Text passage:
In-Database Processing
Introduction
When processing remote data using Altair AI Cloud, there are several different approaches:
-
You can download the data from the remote repository and process it in AI Cloud, before writing it back again, using operators such as
- Read Amazon S3
- Read Google Storage
- Write Database
- Write Salesforce
-
You can process the data within the remote repository, using the repository's native tools:
-
The Execute SQL operator executes SQL directly in a remote database.
-
In-Database Processing allows you to create native AI Cloud processes that are automatically translated into the query language of the remote repository, whether it be Google BigQuery, Oracle, Snowflake, or any other of the supported services.
-
This document will concentrate on the last of these methods, In-Database Processing.
Supported services
Currently the In-Database Processing feature supports the following services:
- Google BigQuery
- Microsoft SQL Server
- MySQL
- Oracle
- PostgreSQL
- Snowflake
We are continuously adding support for other services based on popular demand.
Note that In-Database Processing provides standard SQL support for any SQL database, even if the database is not included in the above list. The differences between supported SQL databases and unsupported SQL databases are the following:
- Supported SQL databases (and indeed any supported services, not just SQL) appear in the SQL dialect parameter list in the In Database Nest operator. Unsupported SQL databases appear as other.
- With supported SQL databases, non-standard functions (e.g.
string_agg
in PostgreSQL) appear in the function list for the operator Generate Attributes (In Database). With unsupported SQL databases, only standard SQL functions are available.
Advantages of in-database processing
Moving large data sets over the internet can be both slow and costly.

Dataset entries

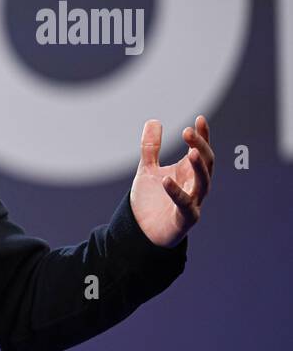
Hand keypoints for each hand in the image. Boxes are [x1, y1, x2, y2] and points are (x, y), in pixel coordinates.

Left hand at [130, 115, 212, 248]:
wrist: (143, 231)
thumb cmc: (151, 200)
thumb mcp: (148, 170)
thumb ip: (151, 148)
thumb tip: (153, 120)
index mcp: (189, 172)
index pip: (201, 150)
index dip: (203, 135)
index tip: (199, 119)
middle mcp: (196, 185)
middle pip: (206, 163)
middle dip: (200, 146)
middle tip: (188, 131)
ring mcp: (194, 201)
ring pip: (204, 182)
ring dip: (199, 167)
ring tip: (192, 151)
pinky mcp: (186, 218)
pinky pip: (185, 204)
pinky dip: (176, 192)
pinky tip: (166, 180)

Exercise aim: Extract the full In-Database Processing page above, reproducing every line word for word.

Response to this task:
In-Database Processing
Introduction
When processing remote data using Altair AI Cloud, there are several different approaches:
-
You can download the data from the remote repository and process it in AI Cloud, before writing it back again, using operators such as
- Read Amazon S3
- Read Google Storage
- Write Database
- Write Salesforce
-
You can process the data within the remote repository, using the repository's native tools:
-
The Execute SQL operator executes SQL directly in a remote database.
-
In-Database Processing allows you to create native AI Cloud processes that are automatically translated into the query language of the remote repository, whether it be Google BigQuery, Oracle, Snowflake, or any other of the supported services.
-
This document will concentrate on the last of these methods, In-Database Processing.
Supported services
Currently the In-Database Processing feature supports the following services:
- Google BigQuery
- Microsoft SQL Server
- MySQL
- Oracle
- PostgreSQL
- Snowflake
We are continuously adding support for other services based on popular demand.
Note that In-Database Processing provides standard SQL support for any SQL database, even if the database is not included in the above list. The differences between supported SQL databases and unsupported SQL databases are the following:
- Supported SQL databases (and indeed any supported services, not just SQL) appear in the SQL dialect parameter list in the In Database Nest operator. Unsupported SQL databases appear as other.
- With supported SQL databases, non-standard functions (e.g.
string_agg
in PostgreSQL) appear in the function list for the operator Generate Attributes (In Database). With unsupported SQL databases, only standard SQL functions are available.
Advantages of in-database processing
Moving large data sets over the internet can be both slow and costly.